Но даже и эта система изоляции иностранцев от русских, как показал мой опыт, отличается бюрократической неразберихой и неэффективностью, характерными и для других сторон советской действительности, и мы подолгу бывали предоставлены самим себе. Порой самые изощренные меры предосторожности, столь тщательно разработанные чиновниками советской службы безопасности, приводили к неприятным для них обратным результатам.

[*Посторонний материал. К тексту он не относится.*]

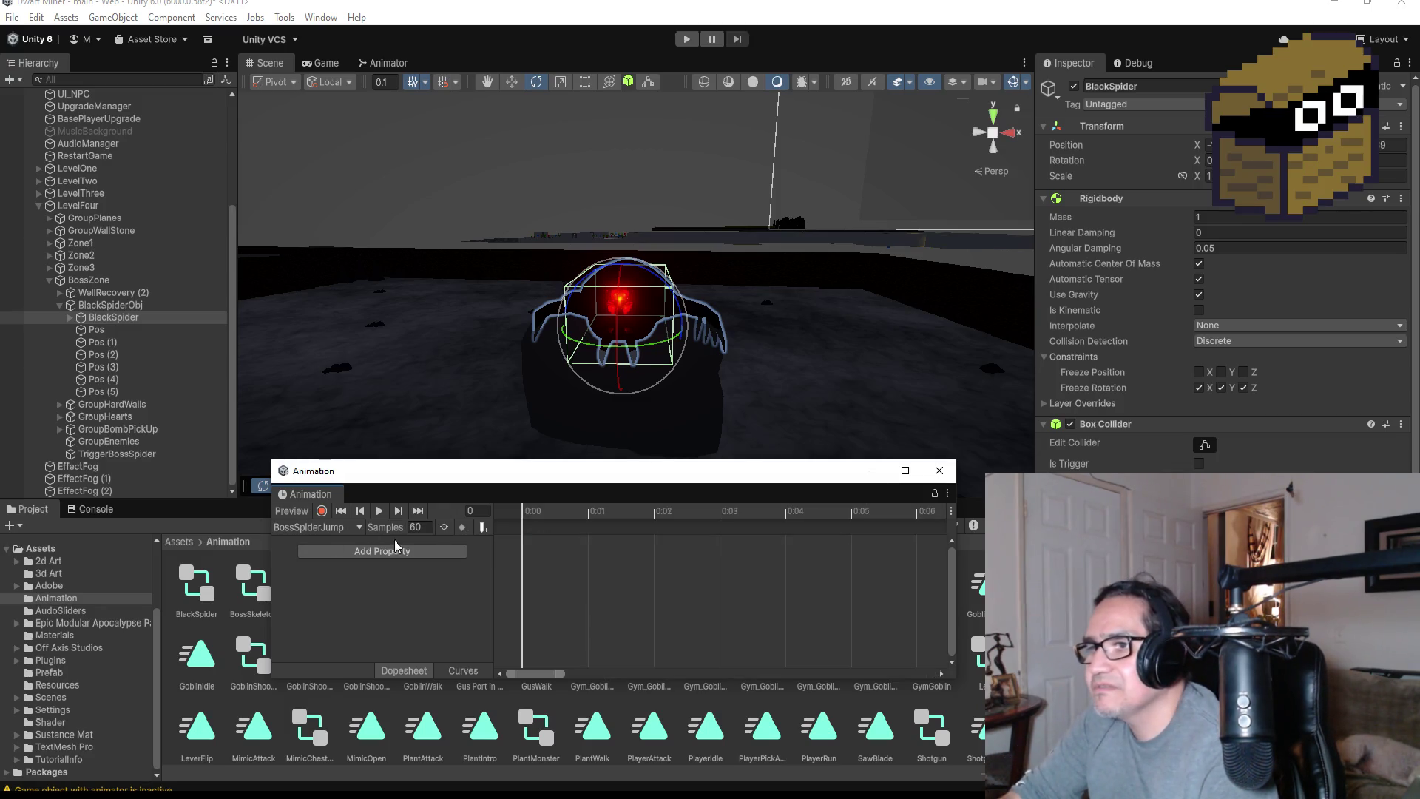
left_click(408, 551)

Майкл Перкс, корреспондент газеты «Балтимор сан», рассказывал мне о своей поездке в Уфу (город, расположенный в 1400 км восточнее Москвы), куда он отправился, чтобы написать о передвижной американской выставке и посмотреть, что собой представляет жизнь советской провинции. Ему было выдано разрешение всего на одни сутки, но когда он собрался возвращаться в Москву, в субботу вечером, в самолете Аэрофлота не оказалось ни одного свободного места. Это вызвало великий переполох, поскольку, несмотря на перегруженность рейсов Аэрофлота, нарушить требования безопасности и разрешить журналисту остаться в Уфе до следующего рейса, т. е. до понедельника, было просто недопустимо. Работники отдела безопасности аэропорта решили снять с рейса девять пассажиров, чтобы освободить место для одного Перкса. Почему девять? Из соображений безопасности. Перксу предложили занять центральное кресло в ряду, где было три места. Справа и слева от него кресла остались незанятыми, так же, как все места в рядах спереди и сзади. Несколько минут просидел он так в великолепном уединении, пока не удалились представители службы безопасности. Тут лишившиеся мест неудачники подняли невообразимый шум. Появилась одна из стюардесс и, забыв о проблемах безопасности, спросила, почему Перкс сидит совершенно один. Перкс ответил, что он этого не знает, а стюардесса, думавшая прежде всего о том, как бы ей утихомирить шумящую раздраженную толпу в проходе без промедления заполнила все свободные места. По одну сторону от Перкса села жена армейского полковника, по другую — жена инженера-нефтяника; обе разговаривали с ним всю дорогу до самой Москвы. Жена инженера жаловалась на то, что в уфимских магазинах мало товаров, а жена полковника поделилась своим счастьем: ее муж перешел, наконец, из десантных войск в бронетанковые, и это замечательно, потому что десантники вечно ломают себе руки и ноги и попадают в катастрофы. Обе женщины слышали об американской выставке, но не смогли туда попасть и просили Перкса рассказать им об американских машинах и товарах широкого потребления.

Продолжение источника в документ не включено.